Luego vendrá la resurrección de Jesús, Pentecostés y el nacimiento de la Iglesia. La que dio a luz al Primogénito se convierte en Madre de la Iglesia, madre nuestra, madre de gracia y salvación.

Nuestra Madre María es la creyente que ha asentado su vida sobre el cimiento de la fidelidad de Dios, y por ello ha encontrado en Cristo, su Hijo, la firmeza de una vida que se hace canto agradecido y liberador en el Magníficat. Merece la pena vivir arraigados en Cristo, y mantenerse firmes en su Palabra que da Vida.

Dios tiene un proyecto para cada uno de nosotros. Un proyecto que como en María, no está circunscrito solo a la vida terrena, sino que abraza el pasado y el futuro. Porque un proyecto humano para que sea plenamente bueno es necesario que abarque todo: lo alto y lo bajo, el presente y el futuro, lo temporal y lo eterno.

Dice un gran poeta (Thoms Young) que «construye demasiado bajo, quien construye bajo las estrellas».
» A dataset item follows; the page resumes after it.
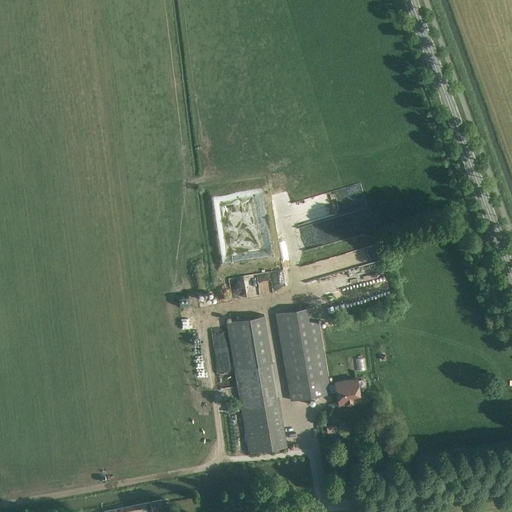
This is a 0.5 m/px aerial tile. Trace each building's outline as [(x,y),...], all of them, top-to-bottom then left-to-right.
[(328,242),(374,231),(369,208),(313,221),(314,228),(324,226),(328,242)] [(379,244),(301,265),(310,296),(326,292),(327,294),(388,278),(379,244)] [(229,278),(232,300),(261,295),(258,281),(271,279),(270,271),(229,278)] [(275,313),(290,401),(330,394),(330,393),(337,392),(339,405),(360,401),(359,391),(363,390),(366,386),(365,382),(362,379),(357,380),(356,378),(335,382),(335,383),(329,384),(315,306),(275,313)] [(241,409),(248,452),(273,448),(282,447),(286,446),(278,403),(279,403),(264,315),(226,321),(240,409),(241,409)] [(231,373),(230,356),(216,356),(217,373),(231,373)] [(336,425),(326,426),(328,433),(337,432),(336,425)] [(164,511),(162,499),(149,502),(151,511),(164,511)] [(145,502),(120,508),(120,511),(140,511),(147,511),(145,502)]
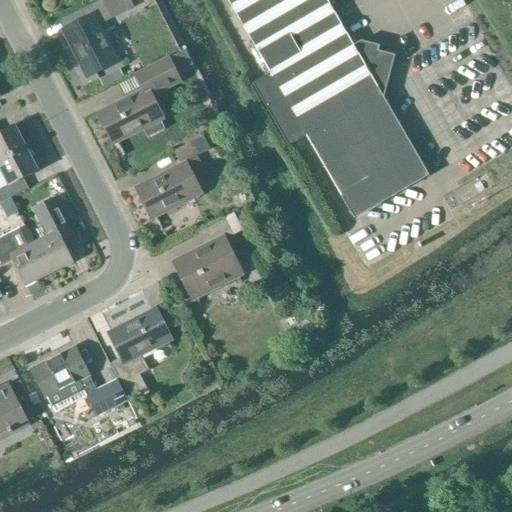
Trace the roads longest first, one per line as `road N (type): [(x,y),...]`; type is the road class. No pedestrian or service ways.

Queridos hermanos y amigos: Necesitamos reavivar nuestra fe para regenerar la vida personal y social. En un documento reciente de los obispos españoles – «»La Iglesia y los pobres»- decíamos que “en el fondo de la crisis personal, familiar, económica y social está el empobrecimiento espiritual. El talante personal y el comportamiento moral de las personas están dañados por la indiferencia religiosa, el olvido de Dios o la despreocupación por la cuestión sobre el destino trascendente del ser humano. No se puede olvidar que la personalidad del hombre se enriquece con el reconocimiento de Dios que sostiene nuestra dimensión ética, nos impulsa al amor a todo hombre, haciendo de la caridad fraterna la señal distintiva de su seguimiento”.

No son pocos los cristianos que están olvidando su condición de bautizados, que aunque pidan el bautismo o la primera comunión para sus hijos viven como si Dios no existiera. El porcentaje se dispara en las jóvenes generaciones.

Pensadlo bien. Las grandes ideologías del siglo pasado pretendieron construir un mundo sin Dios, incluso contra Dios, y acabaron construyendo verdaderos infiernos. Hoy parece que vuelve a estar de moda eliminar la idea de Dios de la mente y del corazón de los nuestros, especialmente de las nuevas generaciones, donde es menos sólido y más frágil. Y también se ofrece un estilo de vida donde todo, o casi todo, vale. Seguramente ya estamos viendo algunos resultados. Sois libres. Pero permitidme que os diga que nuestra Iglesia, a pesar de sus pecados – porque está hecha de gente como vosotros y como yo- es depositaría del proyecto más bello, más regenerador y liberador, un proyecto para el presente y el futuro. Los santos, que son quienes lo han hecho vida en su vida, son la prueba más fehaciente de ello. Ahí tenéis a Sta. Teresa de Jesús. El mismo Espíritu que realizó la Encarnación en María y llenó de fuerza evangelizadora a la comunidad apostólica, gime, como dice san Pablo, anhelando que le dejemos irrumpir en nuestra vida y en nuestra historia, en la tuya y en la mía, para inaugurar una aurora de fuego y de luz que ya no tendrá ocaso.

Miremos hoy a Nuestra Señora de los Llanos, la mujer del «fíat», del sí incondicional a Dios. Ella nos vuelve a decir en voz baja, al corazón de cada uno, con inmensa ternura, lo mismo que en las bodas de Cana, cuando empezó a faltar el vino (y en la palabra vino podéis incluir todo lo que hace nuestra vida más grata, más alegre, más feliz). Nos dice unas pocas palabras, pero verdaderas, como dijo el poeta: «Haced lo que Él os diga».